If the HySS consensus model does not lead to an interpretable electron density map please try the --search full option:

phenix.hyss your_file.sca 100 se --search full
This disables the automatic termination detection and the run will in general take considerably longer. If the full search leads to a better consensus model please let us know because we will want to improve the automatic termination detection. Another possibility is to override the automatic determination of the high-resolution limit with the --resolution option.

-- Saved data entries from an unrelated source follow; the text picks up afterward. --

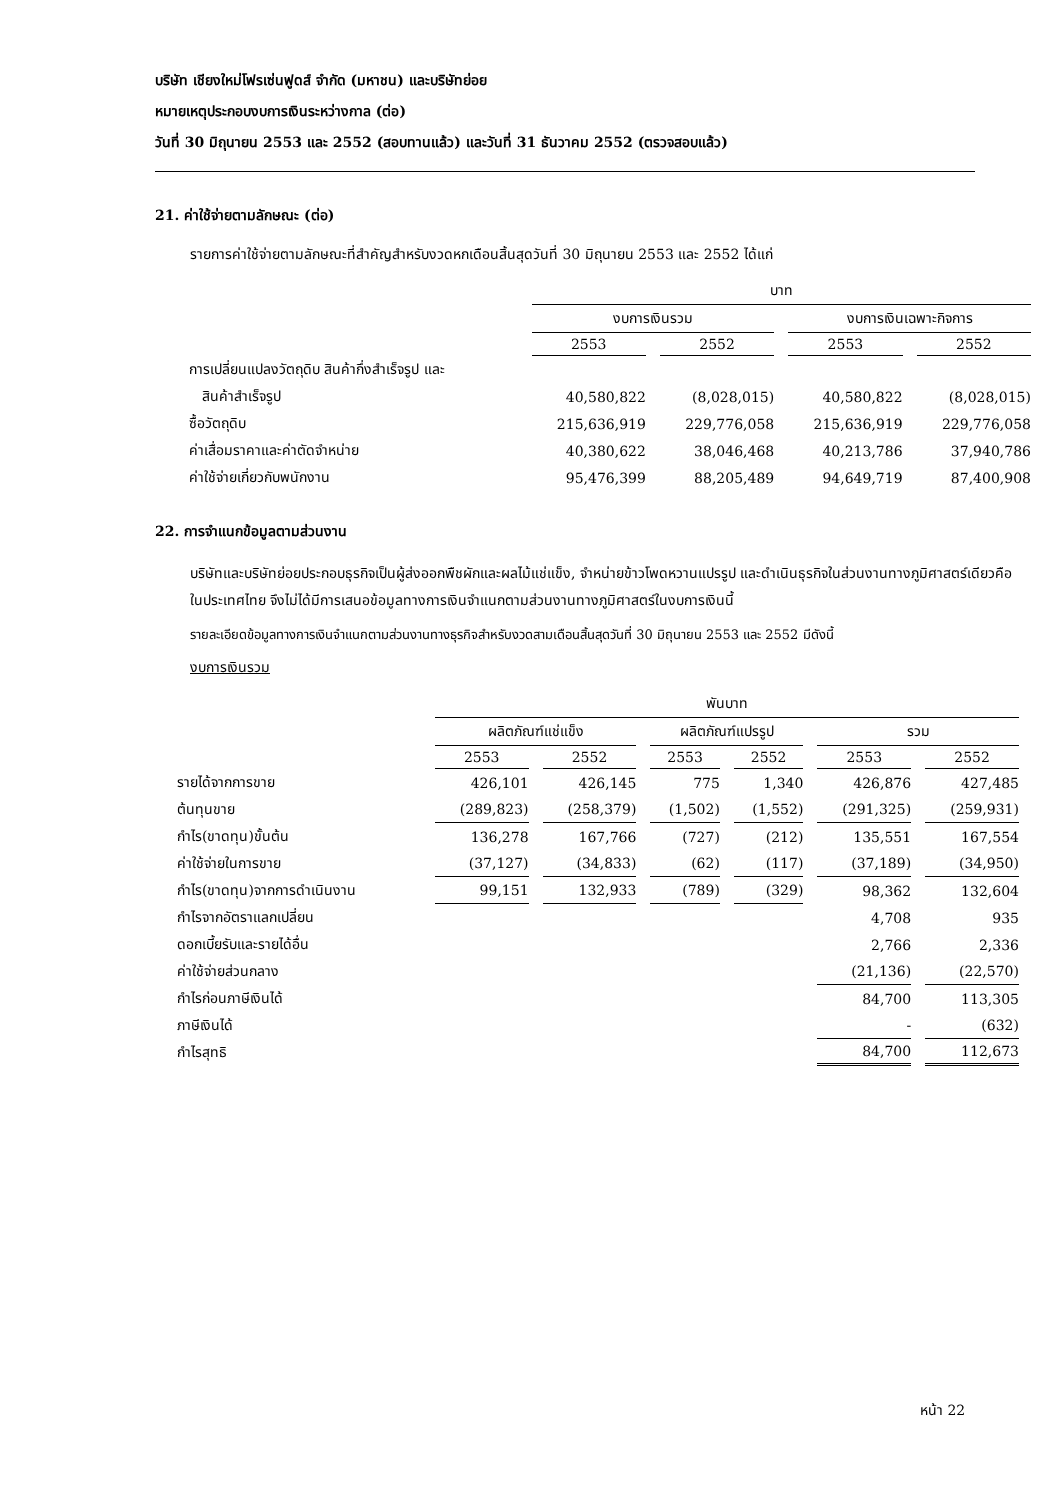บริษัท เชียงใหม่โฟรเซ่นฟูดส์ จำกัด (มหาชน) และบริษัทย่อย
หมายเหตุประกอบงบการเงินระหว่างกาล (ต่อ)
วันที่ 30 มิถุนายน 2553 และ 2552 (สอบทานแล้ว) และวันที่ 31 ธันวาคม 2552 (ตรวจสอบแล้ว)
21. ค่าใช้จ่ายตามลักษณะ (ต่อ)
รายการค่าใช้จ่ายตามลักษณะที่สำคัญสำหรับงวดหกเดือนสิ้นสุดวันที่ 30 มิถุนายน 2553 และ 2552 ได้แก่
| | บาท | | | |
| --- | --- | --- | --- | --- |
| | งบการเงินรวม | | งบการเงินเฉพาะกิจการ | |
| | 2553 | 2552 | 2553 | 2552 |
| การเปลี่ยนแปลงวัตถุดิบ สินค้ากึ่งสำเร็จรูป และ | | | | |
| สินค้าสำเร็จรูป | 40,580,822 | (8,028,015) | 40,580,822 | (8,028,015) |
| ซื้อวัตถุดิบ | 215,636,919 | 229,776,058 | 215,636,919 | 229,776,058 |
| ค่าเสื่อมราคาและค่าตัดจำหน่าย | 40,380,622 | 38,046,468 | 40,213,786 | 37,940,786 |
| ค่าใช้จ่ายเกี่ยวกับพนักงาน | 95,476,399 | 88,205,489 | 94,649,719 | 87,400,908 |
22. การจำแนกข้อมูลตามส่วนงาน
บริษัทและบริษัทย่อยประกอบธุรกิจเป็นผู้ส่งออกพืชผักและผลไม้แช่แข็ง, จำหน่ายข้าวโพดหวานแปรรูป และดำเนินธุรกิจในส่วนงานทางภูมิศาสตร์เดียวคือในประเทศไทย จึงไม่ได้มีการเสนอข้อมูลทางการเงินจำแนกตามส่วนงานทางภูมิศาสตร์ในงบการเงินนี้
รายละเอียดข้อมูลทางการเงินจำแนกตามส่วนงานทางธุรกิจสำหรับงวดสามเดือนสิ้นสุดวันที่ 30 มิถุนายน 2553 และ 2552 มีดังนี้
งบการเงินรวม
| | พันบาท | | | | | |
| --- | --- | --- | --- | --- | --- | --- |
| | ผลิตภัณฑ์แช่แข็ง | | ผลิตภัณฑ์แปรรูป | | รวม | |
| | 2553 | 2552 | 2553 | 2552 | 2553 | 2552 |
| รายได้จากการขาย | 426,101 | 426,145 | 775 | 1,340 | 426,876 | 427,485 |
| ต้นทุนขาย | (289,823) | (258,379) | (1,502) | (1,552) | (291,325) | (259,931) |
| กำไร(ขาดทุน)ขั้นต้น | 136,278 | 167,766 | (727) | (212) | 135,551 | 167,554 |
| ค่าใช้จ่ายในการขาย | (37,127) | (34,833) | (62) | (117) | (37,189) | (34,950) |
| กำไร(ขาดทุน)จากการดำเนินงาน | 99,151 | 132,933 | (789) | (329) | 98,362 | 132,604 |
| กำไรจากอัตราแลกเปลี่ยน | | | | | 4,708 | 935 |
| ดอกเบี้ยรับและรายได้อื่น | | | | | 2,766 | 2,336 |
| ค่าใช้จ่ายส่วนกลาง | | | | | (21,136) | (22,570) |
| กำไรก่อนภาษีเงินได้ | | | | | 84,700 | 113,305 |
| ภาษีเงินได้ | | | | | - | (632) |
| กำไรสุทธิ | | | | | 84,700 | 112,673 |
หน้า 22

In some cases the resolution limit is very critical. Truncating the high-resolution limit of the data can sometimes lead to a successful search, as more reflections with a weak anomalous signal are excluded. Enabling a phaser-based rescoring protocol can also help (--rescore=phaser-complete is recommended). It is less affected by suboptimal resolution cutoffs and also provides more discrimination with noisy data. Switching on the phaser-map extrapolation protocol is also worthwhile, since it increases success rate and is only a small runtime overhead compared to phaser-based rescoring. If there is no consensus model at the end of a HySS run please try alternative programs. For example, run SHELXD with the .ins and .hkl files that are automatically generated by HySS:
Writing anomalous differences as SHELX HKLF file: mbp_anom_diffs.hkl

Writing SHELXD ins file: mbp_anom_diffs.ins
If HySS does not produce a consensus model even though it is possible to solve the substructure with other programs we would like to investigate. Please send email to bugs@phenix-online.org.

Auxiliary programs

phenix.emma

EMMA stands for Euclidean Model Matching which allows two sets of coordinates to be superimposed as best as possible given symmetry and origin choices. See the phenix.emma documentation for more details.

phenix.xtriage

The phenix.xtriage program performs an extensive suite of tests to assess the quality of a data set. It is a good idea to always run this program before substructure location or any other steps of structure solution. See the phenix.xtriage documentation for more details.

phenix.reflection_statistics

Comparision between multiple datasets is available using the phenix.reflection_statistics command. See the phenix.reflection_statistics documentation for more details.